Frequently Asked Questions (FAQ)
What is the difference between an indictable offence and a summary conviction?
In Canada, an indictable offence is a serious crime (like robbery or murder), while a summary conviction is for less serious matters (like causing a disturbance). For permanent residents, foreign convictions that equate to an indictable offence or two summary convictions can lead to inadmissibility.
Does a pardon from my home country stop deportation?
Not automatically. A foreign pardon is only valid for Canadian immigration purposes if it is recognized as equivalent to a Canadian record suspension. This requires a specific assessment by IRCC. It is safer to argue a lack of criminal equivalency if the law has actually changed in Canada.
Will CBSA detain me during the appeal process?

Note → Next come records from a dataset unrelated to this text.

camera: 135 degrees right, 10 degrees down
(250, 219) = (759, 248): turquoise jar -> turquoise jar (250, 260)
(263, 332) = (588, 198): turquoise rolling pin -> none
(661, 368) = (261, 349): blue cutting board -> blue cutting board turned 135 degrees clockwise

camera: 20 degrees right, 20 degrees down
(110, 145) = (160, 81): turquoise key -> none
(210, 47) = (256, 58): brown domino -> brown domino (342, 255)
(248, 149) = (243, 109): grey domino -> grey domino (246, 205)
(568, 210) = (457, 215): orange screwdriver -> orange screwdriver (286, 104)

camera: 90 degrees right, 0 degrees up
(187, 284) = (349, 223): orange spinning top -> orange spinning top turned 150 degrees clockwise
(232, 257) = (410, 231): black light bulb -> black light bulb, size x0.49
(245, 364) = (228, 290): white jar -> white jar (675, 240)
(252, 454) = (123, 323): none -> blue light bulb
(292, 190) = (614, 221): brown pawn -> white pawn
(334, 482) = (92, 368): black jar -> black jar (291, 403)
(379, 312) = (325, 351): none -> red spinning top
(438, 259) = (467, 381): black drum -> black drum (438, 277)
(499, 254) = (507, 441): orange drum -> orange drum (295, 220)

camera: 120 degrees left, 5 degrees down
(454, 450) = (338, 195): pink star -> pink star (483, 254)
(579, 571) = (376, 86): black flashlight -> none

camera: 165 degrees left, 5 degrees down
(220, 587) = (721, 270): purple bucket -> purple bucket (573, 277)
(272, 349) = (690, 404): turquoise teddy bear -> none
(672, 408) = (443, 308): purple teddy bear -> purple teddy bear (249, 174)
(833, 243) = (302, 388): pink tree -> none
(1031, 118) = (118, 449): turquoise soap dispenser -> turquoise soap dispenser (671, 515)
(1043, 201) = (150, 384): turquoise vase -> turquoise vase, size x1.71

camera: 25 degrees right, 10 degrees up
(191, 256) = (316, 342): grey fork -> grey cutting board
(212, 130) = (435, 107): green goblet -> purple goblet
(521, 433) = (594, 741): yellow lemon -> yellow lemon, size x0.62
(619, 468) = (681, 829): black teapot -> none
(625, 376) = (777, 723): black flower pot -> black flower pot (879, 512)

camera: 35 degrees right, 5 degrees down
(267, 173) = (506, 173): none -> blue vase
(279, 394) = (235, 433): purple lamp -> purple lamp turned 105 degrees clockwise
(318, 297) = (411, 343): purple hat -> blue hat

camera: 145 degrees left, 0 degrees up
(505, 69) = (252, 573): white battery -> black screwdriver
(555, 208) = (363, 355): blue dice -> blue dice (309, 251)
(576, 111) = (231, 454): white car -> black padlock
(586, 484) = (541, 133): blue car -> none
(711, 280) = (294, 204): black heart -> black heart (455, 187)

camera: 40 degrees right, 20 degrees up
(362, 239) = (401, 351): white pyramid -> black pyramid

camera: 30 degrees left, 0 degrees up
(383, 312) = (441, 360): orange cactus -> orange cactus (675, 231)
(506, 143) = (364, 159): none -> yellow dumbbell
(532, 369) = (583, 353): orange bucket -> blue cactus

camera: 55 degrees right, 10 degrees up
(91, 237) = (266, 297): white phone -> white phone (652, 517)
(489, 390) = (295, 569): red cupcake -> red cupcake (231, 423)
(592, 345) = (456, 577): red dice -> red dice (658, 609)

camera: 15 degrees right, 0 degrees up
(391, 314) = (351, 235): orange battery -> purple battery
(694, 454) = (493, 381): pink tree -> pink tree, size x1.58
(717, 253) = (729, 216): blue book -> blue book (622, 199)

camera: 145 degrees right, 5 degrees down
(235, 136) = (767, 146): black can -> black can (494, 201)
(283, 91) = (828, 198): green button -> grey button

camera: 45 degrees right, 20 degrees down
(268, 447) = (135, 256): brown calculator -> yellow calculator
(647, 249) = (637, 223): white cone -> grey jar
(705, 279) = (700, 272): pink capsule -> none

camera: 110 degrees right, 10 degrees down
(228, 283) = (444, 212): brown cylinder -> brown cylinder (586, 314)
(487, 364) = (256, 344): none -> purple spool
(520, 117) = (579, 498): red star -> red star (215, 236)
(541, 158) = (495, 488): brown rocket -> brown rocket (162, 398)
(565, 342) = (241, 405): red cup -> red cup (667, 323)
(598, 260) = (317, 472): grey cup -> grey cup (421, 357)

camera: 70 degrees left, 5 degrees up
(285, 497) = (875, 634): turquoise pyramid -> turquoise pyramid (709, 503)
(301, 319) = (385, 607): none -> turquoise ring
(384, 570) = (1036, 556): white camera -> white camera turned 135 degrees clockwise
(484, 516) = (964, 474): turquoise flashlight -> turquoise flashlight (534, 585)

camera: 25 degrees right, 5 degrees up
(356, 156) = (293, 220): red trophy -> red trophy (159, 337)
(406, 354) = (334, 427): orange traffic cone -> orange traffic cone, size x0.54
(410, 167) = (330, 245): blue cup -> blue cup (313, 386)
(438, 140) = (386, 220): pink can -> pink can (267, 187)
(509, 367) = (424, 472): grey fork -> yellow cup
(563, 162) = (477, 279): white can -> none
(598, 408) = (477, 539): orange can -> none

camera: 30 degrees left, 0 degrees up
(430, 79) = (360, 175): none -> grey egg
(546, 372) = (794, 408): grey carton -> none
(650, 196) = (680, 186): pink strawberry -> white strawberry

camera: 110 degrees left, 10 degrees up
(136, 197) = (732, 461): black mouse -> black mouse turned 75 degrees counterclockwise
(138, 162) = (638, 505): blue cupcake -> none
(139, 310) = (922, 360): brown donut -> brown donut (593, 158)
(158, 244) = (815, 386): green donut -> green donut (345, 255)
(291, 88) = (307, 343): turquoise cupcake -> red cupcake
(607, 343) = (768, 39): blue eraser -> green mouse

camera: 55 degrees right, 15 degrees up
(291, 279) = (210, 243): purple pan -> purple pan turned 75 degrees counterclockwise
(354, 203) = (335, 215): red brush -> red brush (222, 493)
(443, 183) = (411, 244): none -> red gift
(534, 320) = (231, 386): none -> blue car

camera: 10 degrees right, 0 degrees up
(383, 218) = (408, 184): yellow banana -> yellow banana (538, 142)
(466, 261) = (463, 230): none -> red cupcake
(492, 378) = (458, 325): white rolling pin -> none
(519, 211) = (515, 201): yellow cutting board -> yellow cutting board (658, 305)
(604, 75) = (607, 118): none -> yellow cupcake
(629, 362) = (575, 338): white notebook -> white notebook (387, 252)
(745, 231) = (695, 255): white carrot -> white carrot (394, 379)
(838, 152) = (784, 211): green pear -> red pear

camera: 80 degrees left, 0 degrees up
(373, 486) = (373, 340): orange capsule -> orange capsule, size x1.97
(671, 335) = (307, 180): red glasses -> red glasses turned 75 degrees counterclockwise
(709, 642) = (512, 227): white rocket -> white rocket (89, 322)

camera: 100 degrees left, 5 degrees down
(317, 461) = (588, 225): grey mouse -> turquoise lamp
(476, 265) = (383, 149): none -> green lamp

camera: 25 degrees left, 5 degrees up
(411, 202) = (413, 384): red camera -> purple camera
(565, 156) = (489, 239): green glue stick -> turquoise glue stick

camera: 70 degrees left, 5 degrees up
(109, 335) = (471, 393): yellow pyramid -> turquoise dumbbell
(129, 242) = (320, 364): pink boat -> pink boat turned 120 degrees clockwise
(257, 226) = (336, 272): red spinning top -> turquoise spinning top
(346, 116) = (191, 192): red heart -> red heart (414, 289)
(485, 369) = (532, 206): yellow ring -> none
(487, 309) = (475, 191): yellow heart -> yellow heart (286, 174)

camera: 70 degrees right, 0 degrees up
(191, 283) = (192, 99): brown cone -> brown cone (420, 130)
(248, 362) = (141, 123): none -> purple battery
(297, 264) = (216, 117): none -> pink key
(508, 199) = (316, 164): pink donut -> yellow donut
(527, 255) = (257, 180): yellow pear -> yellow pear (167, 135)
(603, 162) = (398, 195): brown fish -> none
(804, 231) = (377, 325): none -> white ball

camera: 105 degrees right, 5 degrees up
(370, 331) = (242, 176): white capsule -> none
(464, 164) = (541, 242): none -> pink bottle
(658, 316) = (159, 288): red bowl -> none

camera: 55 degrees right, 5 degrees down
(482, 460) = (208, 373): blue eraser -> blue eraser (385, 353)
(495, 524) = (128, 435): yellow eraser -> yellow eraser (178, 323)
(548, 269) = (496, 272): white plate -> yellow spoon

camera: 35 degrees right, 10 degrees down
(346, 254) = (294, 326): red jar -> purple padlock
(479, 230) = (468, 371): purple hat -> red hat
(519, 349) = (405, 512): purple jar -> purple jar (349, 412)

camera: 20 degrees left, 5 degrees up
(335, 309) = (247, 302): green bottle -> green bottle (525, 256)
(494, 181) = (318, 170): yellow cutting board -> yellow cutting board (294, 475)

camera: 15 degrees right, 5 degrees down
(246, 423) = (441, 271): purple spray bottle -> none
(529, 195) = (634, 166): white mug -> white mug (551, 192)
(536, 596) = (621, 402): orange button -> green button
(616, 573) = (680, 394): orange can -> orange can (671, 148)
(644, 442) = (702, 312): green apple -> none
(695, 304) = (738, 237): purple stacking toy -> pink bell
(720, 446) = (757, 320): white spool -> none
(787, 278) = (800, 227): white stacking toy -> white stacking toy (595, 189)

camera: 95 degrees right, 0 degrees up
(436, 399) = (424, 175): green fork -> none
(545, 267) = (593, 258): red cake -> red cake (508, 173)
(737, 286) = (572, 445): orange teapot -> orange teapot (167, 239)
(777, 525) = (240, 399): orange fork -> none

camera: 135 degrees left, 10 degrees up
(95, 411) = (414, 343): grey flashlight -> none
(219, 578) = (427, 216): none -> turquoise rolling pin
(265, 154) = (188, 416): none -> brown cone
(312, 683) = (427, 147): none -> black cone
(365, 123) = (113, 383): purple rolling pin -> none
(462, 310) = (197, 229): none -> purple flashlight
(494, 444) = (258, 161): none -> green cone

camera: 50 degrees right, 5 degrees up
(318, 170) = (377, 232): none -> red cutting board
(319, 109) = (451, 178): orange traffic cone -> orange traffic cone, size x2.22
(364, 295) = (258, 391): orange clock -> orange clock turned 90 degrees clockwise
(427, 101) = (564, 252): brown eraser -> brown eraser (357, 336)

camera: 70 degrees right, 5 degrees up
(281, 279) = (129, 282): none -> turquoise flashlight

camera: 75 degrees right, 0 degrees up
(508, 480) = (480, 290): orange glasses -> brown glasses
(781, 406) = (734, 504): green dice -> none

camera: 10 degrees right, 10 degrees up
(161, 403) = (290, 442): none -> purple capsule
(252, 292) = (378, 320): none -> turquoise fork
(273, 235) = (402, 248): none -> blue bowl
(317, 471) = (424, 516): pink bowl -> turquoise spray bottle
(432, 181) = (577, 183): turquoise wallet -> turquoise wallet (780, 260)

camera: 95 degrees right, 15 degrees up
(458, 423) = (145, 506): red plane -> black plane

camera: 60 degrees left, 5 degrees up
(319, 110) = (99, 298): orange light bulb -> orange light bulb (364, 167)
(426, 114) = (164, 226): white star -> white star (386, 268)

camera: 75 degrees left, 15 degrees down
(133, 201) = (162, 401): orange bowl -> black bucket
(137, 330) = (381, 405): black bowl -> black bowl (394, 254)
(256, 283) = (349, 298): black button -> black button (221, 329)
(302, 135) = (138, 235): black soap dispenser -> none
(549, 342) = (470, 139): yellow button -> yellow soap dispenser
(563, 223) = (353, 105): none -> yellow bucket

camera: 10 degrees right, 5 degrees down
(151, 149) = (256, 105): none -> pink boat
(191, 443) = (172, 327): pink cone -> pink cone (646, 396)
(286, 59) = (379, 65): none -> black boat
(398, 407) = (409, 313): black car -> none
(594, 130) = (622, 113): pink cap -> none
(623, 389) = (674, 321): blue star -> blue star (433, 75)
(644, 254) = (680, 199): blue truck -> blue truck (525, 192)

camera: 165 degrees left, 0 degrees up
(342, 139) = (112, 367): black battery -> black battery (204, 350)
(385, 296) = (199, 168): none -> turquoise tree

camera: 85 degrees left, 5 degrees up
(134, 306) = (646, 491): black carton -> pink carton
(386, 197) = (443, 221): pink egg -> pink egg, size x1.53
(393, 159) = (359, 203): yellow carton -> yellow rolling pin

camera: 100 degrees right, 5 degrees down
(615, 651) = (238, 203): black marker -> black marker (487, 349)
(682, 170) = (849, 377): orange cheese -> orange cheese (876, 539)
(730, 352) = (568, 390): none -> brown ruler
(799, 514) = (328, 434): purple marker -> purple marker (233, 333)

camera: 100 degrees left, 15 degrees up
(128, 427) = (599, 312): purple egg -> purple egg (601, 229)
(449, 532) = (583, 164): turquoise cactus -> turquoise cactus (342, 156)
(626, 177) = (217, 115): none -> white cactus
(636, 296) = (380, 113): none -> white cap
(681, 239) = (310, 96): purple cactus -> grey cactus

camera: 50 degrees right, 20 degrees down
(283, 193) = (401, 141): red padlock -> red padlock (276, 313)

Generally, if you are a Permanent Resident appealing a removal order for a non-violent, decriminalized offence, you will not be held in immigration detention. CBSA usually only detains individuals they consider a flight risk or a danger to the Canadian public.
What if my conviction was for a DUI before December 2018?
In December 2018, Canada elevated impaired driving to serious criminality, raising the maximum penalty to 10 years. However, if your foreign DUI occurred before this date, it is generally assessed under the old laws, meaning it might not automatically result in losing your PR status. Always consult a lawyer for transitional rules.